# Vector of regular hexagon

#### anemone

##### MHB POTW Director
Staff member
ABCDEF is a regular hexagon with $\vec {BC}$ represents $\underline {b}$ and $\vec {FC}$ represents 2$\underline {a}$. Express, vector
$\vec {AB}$, $\vec {CD}$ and $\vec {EC}$ in terms of $\underline {a}$ and $\underline {b}$.

Before I start, I want to ask if we need to redefined $\underline {b}$ and 2$\underline {a}$? I mean, let $\underline {b}$ as

$$\begin{pmatrix} m \\0 \end{pmatrix}$$.

Thanks.

#### Evgeny.Makarov

##### Well-known member
MHB Math Scholar
You don't have to express $\underline{a}$ and $\underline{b}$ using their coordinates, though it's possible to get the answer that way as well. Suppose $\underline{a}=(k,l)$ and $\underline{b}=(m,0)$ and you express, say, $\vec{AB}$ using k, l and m. The difficulty is that you need express $\vec{AB}$ as a combination of specifically $(k,l)$ and $(m,0)$, not just as some expression of k, l and m.

It is clear that $\vec{EC}=\vec{FB}=\vec{FC}-\vec{BC}=2\underline{a}-\underline{b}$. To get a geometric intuition about the regular hexagon you can also look at this page.

• anemone

#### soroban

##### Well-known member
Hello, anemone!

I don't understand the notation $\underline{b}$.
If $\underline{b}$ represents $\overrightarrow{BC}$, isn't $b$ also a vector?

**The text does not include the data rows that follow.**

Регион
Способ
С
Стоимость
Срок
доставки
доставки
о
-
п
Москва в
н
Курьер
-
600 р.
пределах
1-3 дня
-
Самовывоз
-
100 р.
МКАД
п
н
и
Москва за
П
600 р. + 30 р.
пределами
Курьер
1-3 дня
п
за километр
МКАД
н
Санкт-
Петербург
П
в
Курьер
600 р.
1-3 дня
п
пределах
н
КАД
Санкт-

$ABCDEF\text{ is a regular hexagon with }\vec{b} = \overrightarrow {BC}\text{ and }2\vec{a} = \overrightarrow{FC}$

$\text{Express vectors }\overrightarrow{AB},\;\overrightarrow{CD},\; \overrightarrow{EC}\text{ in terms of }\vec{a}\text{ and }\vec{b}.$

Code:
          A       B
* - - - *
/ \     / \
/   \   /   \ b
/  a  \ /  a  \
F * - - - * - - - * C
\     / \     /
\   /   \   /
\ /     \ /
* - - - *
E       D
$\overrightarrow{AB} \:=\:\vec{a}$

$\overrightarrow{CD} \:=\:\vec{b} - \vec{a}$

$\overrightarrow{EC} \:=\:2\vec{a} - \vec{b}$

• anemone

#### anemone

##### MHB POTW Director
Staff member
You don't have to express $\underline{a}$ and $\underline{b}$ using their coordinates, though it's possible to get the answer that way as well. Suppose $\underline{a}=(k,l)$ and $\underline{b}=(m,0)$ and you express, say, $\vec{AB}$ using k, l and m. The difficulty is that you need express $\vec{AB}$ as a combination of specifically $(k,l)$ and $(m,0)$, not just as some expression of k, l and m.

It is clear that $\vec{EC}=\vec{FB}=\vec{FC}-\vec{BC}=2\underline{a}-\underline{b}$. To get a geometric intuition about the regular hexagon you can also look at this page.
Got it. Thanks, Evgeny.Makarov.
Maybe I'm just trying too hard...and not knowing that I'm actually trying to complicate the simple problem.

---------- Post added at 06:05 AM ---------- Previous post was at 05:59 AM ----------

I don't understand the notation $\underline{b}$.
If $\underline{b}$ represents $\overrightarrow{BC}$, isn't $b$ also a vector?
I had the same reaction as you when I first read the problem!
Anyway, thanks, Soroban.
Now I fully understand with the help of the diagram and it really is as simple as that.